> _Texto para leer_

=-=-=

Que nuestra sociedad cambia o avanza con los tiempos es algo para muchos incuestionable. En lo de cambiar no hallamos la menor duda de ello; no hay más que ver los usos y las modas de las distintas generaciones para atestiguarlo. En cuanto a avanzar, a ir a mejor, habría que, cuando menos, cuestionarlo…

De hecho, si observamos los textos de los autores y disertación de filósofos clásicos como: Platón, Ovidio, Homero, Aristóteles y demás… podemos apreciar claramente que los seres humanos y nuestra controvertida conducta apenas ha cambiado.

Entre las lacras que nos asaltan, el egoísmo, suscitado tras el miedo (a que nos falten nuestros medios de subsistencia) nos mediatiza para realizar nuestros actos terrenales y llevarnos por senderos más que cuestionables de la vida.

Por tanto, los valores humanos, esos que nos hablan de la moral y la ética; los que dictan qué es lo correcto y qué no lo es. O sea, el conjunto de virtudes de una persona en cuanto a su actuación, interacción y relación con su entorno… en infinidad de casos, está visto cómo los apartamos o ninguneamos sin valorar las consecuencias para alcanzar los logros que, de forma correcta, serían más difíciles de realizar.

=-=-=

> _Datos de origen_

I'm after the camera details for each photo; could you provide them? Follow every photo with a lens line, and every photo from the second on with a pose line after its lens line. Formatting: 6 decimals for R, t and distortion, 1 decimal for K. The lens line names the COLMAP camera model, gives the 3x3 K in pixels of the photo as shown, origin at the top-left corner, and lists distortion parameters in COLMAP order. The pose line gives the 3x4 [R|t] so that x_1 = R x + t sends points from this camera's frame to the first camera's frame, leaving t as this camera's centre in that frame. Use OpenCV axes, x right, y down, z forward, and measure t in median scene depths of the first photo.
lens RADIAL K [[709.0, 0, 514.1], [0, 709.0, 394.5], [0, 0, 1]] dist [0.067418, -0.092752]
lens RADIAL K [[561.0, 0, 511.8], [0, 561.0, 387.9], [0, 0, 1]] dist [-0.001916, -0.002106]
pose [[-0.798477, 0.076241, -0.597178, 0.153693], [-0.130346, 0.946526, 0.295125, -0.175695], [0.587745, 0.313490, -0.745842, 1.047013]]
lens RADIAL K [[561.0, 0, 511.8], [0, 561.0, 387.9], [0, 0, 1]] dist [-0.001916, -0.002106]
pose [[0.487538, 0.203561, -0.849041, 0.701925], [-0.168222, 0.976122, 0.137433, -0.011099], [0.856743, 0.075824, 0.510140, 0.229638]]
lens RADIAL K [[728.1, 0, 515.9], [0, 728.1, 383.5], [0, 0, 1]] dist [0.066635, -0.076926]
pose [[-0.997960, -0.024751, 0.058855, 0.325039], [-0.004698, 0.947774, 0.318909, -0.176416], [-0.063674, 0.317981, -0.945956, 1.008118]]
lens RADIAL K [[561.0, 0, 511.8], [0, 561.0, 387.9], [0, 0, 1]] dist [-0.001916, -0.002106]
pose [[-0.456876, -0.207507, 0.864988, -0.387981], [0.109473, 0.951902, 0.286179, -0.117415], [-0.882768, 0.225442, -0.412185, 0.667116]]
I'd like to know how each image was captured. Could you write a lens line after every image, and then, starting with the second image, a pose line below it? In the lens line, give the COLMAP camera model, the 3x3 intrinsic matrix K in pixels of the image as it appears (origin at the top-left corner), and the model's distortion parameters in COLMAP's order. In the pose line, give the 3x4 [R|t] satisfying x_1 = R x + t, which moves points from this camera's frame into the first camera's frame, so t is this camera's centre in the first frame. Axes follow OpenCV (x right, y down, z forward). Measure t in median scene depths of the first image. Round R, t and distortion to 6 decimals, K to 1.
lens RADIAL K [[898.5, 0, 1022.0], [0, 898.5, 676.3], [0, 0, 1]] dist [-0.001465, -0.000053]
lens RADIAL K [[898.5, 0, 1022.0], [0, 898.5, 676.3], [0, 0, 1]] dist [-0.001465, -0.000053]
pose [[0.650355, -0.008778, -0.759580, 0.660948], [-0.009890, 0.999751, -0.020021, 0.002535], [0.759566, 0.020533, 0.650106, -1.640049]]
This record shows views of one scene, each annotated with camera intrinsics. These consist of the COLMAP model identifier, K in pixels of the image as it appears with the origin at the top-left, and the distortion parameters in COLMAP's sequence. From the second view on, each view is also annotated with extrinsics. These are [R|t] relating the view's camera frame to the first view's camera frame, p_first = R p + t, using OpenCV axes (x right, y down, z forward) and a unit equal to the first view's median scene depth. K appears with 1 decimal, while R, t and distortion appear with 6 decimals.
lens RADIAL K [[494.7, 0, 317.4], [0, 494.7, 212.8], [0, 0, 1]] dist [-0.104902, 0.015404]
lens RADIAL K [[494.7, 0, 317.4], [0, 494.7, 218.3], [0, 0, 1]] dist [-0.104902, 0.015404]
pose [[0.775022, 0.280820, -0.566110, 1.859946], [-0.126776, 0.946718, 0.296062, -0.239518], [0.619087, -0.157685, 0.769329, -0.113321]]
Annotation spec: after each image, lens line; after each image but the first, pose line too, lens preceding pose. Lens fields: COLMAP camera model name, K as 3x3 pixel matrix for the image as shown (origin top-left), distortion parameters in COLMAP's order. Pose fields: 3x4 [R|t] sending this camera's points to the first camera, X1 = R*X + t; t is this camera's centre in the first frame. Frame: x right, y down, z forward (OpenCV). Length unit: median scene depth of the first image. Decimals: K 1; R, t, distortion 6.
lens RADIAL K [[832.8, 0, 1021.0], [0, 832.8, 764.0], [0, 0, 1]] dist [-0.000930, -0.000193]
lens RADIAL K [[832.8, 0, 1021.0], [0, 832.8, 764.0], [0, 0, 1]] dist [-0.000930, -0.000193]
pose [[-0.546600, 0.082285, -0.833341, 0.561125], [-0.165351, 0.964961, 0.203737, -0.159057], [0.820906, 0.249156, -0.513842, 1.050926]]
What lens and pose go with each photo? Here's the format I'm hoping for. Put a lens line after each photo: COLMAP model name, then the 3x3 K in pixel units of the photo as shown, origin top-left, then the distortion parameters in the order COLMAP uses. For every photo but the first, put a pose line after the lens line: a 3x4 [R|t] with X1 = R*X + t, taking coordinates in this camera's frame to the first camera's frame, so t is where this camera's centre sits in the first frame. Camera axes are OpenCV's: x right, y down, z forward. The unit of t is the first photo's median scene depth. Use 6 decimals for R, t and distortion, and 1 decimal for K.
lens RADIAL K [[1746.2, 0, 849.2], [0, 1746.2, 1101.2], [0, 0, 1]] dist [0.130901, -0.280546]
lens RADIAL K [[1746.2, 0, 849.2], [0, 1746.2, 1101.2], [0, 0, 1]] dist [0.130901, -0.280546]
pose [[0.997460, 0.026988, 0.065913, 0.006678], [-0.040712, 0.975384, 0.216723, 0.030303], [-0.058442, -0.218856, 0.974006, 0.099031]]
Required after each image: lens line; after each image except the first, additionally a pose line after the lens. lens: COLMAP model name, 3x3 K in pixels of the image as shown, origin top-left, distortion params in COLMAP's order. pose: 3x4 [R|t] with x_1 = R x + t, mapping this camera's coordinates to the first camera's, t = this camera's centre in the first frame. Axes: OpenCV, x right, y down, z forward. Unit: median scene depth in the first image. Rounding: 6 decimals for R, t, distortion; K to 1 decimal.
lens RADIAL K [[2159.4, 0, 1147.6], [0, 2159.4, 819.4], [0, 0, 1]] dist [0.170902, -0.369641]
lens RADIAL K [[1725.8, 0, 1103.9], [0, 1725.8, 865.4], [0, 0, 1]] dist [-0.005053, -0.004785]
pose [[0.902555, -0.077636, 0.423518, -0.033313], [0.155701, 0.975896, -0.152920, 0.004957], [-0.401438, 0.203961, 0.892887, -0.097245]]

=-=-=

> _Ejercicios para resolver_
**A)** Indica si cada afirmación coincide con el texto sobre los valores humanos y responde sí o no, citando las palabras que lo deciden: (i) No hay duda de que la sociedad cambia. (ii) Se da por seguro que la sociedad va a mejor. (iii) La conducta humana ha cambiado mucho desde los filósofos clásicos.
**B)** Copia la parte del texto sobre los valores humanos que va entre "Que nuestra sociedad" y "apenas ha cambiado.", ambos incluidos, y cambia "sociedad" por "comunidad".

> _Soluciones en orden_
**A)**
(i) Sí: "En lo de cambiar no hallamos la menor duda de ello".
(ii) No: "En cuanto a avanzar, a ir a mejor, habría que, cuando menos, cuestionarlo".
(iii) No: "los seres humanos y nuestra controvertida conducta apenas ha cambiado".

**B)**
Que nuestra comunidad cambia o avanza con los tiempos es algo para muchos incuestionable. En lo de cambiar no hallamos la menor duda de ello; no hay más que ver los usos y las modas de las distintas generaciones para atestiguarlo. En cuanto a avanzar, a ir a mejor, habría que, cuando menos, cuestionarlo…

De hecho, si observamos los textos de los autores y disertación de filósofos clásicos como: Platón, Ovidio, Homero, Aristóteles y demás… podemos apreciar claramente que los seres humanos y nuestra controvertida conducta apenas ha cambiado.